April 19, 2024


Hungary’s Prime Minister Viktor Orban arrives to attend a European Council summit at the EU headquarters in Brussels on March 21, 2024.

Sameer Al-doumy | Afp | Getty Images

Hungarian Prime Minister Viktor Orban has run into political trouble ahead of European parliamentary elections in June, with his ruling party shaken by two political scandals within six weeks.

Orban is a long-time ally of former U.S. President Donald Trump and widely seen as Russian President Vladimir Putin’s closest supporter in the European Union. The right-wing leader has led the central European country since 2010, making him the EU’s longest-serving head of state.

Yet two major scandals have recently rocked his dominance of Budapest’s political landscape at a sensitive time when Hungary is poised to hold both local and European elections in early June.

The latest controversy is “likely to prove more problematic” for Orban, according to analysts at political risk consultancy Eurasia Group, who note that the Hungarian prime minister was previously able to move on from a pardon scandal without a significant loss of public support.

Peter Magyar, a little-known lawyer formerly close to Orban’s government, published an audio recording last week that he says proves top officials conspired to cover up corruption. He has since announced plans to form a new political party to challenge Orban’s Fidesz party.

Lawyer and former government insider Peter Magyar speaks to the people at a demonstration he organised in front of the prosecutor general’s office on March 26, 2024 in Budapest, Hungary.
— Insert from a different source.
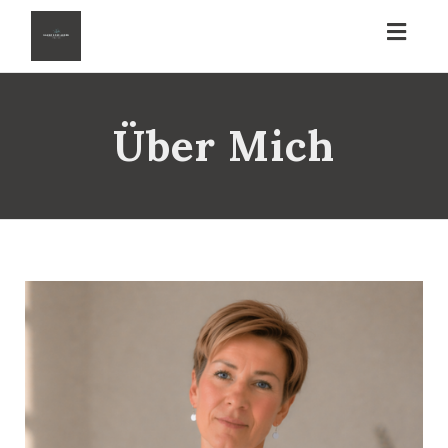
Toggl
naviga
Über Mich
Janos Kummer | Getty Images News | Getty Images

“From being a practically unknown figure just a few months back, [Magyar] is now successfully organizing big-scale demonstrations in Budapest and is dominating the political agenda and the public discourse,” said Zsuzsanna Vegh, a visiting fellow at the German Marshall Fund of the United States, a transatlantic think tank.

Vegh told CNBC that Magyar’s abrupt political breakthrough indicates a large demand for new political leadership in the country.

“He announced the launch of a political movement, and he may try to tap into a mix of disillusioned Fidesz as well as opposition, and importantly, undecided, maybe even apolitical voters,” Vegh said.

‘Unclear if Magyar can maintain his momentum’

Magyar published a recording on Facebook and YouTube of a conversation with Judit Varga — his then wife and Hungary’s justice minister at the time — in which she implies that she knew government officials had doctored evidence in a corruption case during her tenure.

The revelations prompted several thousand citizens to protest near parliament in Budapest on March 26, according to Reuters. The demonstration followed the country’s largest protest in years that took place in early February, when it emerged that former Hungarian President Katalin Novak had issued a pardon to a man imprisoned for covering up a series of child sexual abuses.

Orban allies, including Novak and Varga, were forced to resign in the wake of the pardon scandal.

A government spokesperson told CNBC that the situation could be compared to the famous William Shakespeare play, “Much Ado About Nothing.” They added that Magyar’s political intervention had “fallen flat.”

Supporters of Lawyer and former government insider Peter Magyar while he speaks to the people at a demonstration he organised near the Hungarian Parliament on March 26, 2024 in Budapest, Hungary.

Janos Kummer | Getty Images News | Getty Images

In a Facebook post on March 26, Varga accused Magyar of domestic violence during their relationship and claimed she had made the comments under duress. Magyar denied these claims in a separate Facebook post.

Vegh said that Magyar’s political success would largely depend on whether he’s able to sustain the momentum behind him through to Hungary’s parliamentary elections in 2026 — a challenge that analysts at Eurasia Group note is encumbered by the ruling party’s “pervasive” grip over the public media landscape.

“Given these realities, it is unclear if Magyar can maintain his momentum until the European Parliament elections in June unless he continues to make substantive revelations about alleged government wrongdoings,” analysts at Eurasia Group said in a research note published on March 28.

“Moreover, adding another party to the mix of opposition formations might play into Orban’s hands in June’s elections, where parties face a 5% minimum threshold to enter the parliament. Any votes for parties that remain below this threshold will ultimately help Fidesz, potentially allowing the party to increase its share of seats,” they added.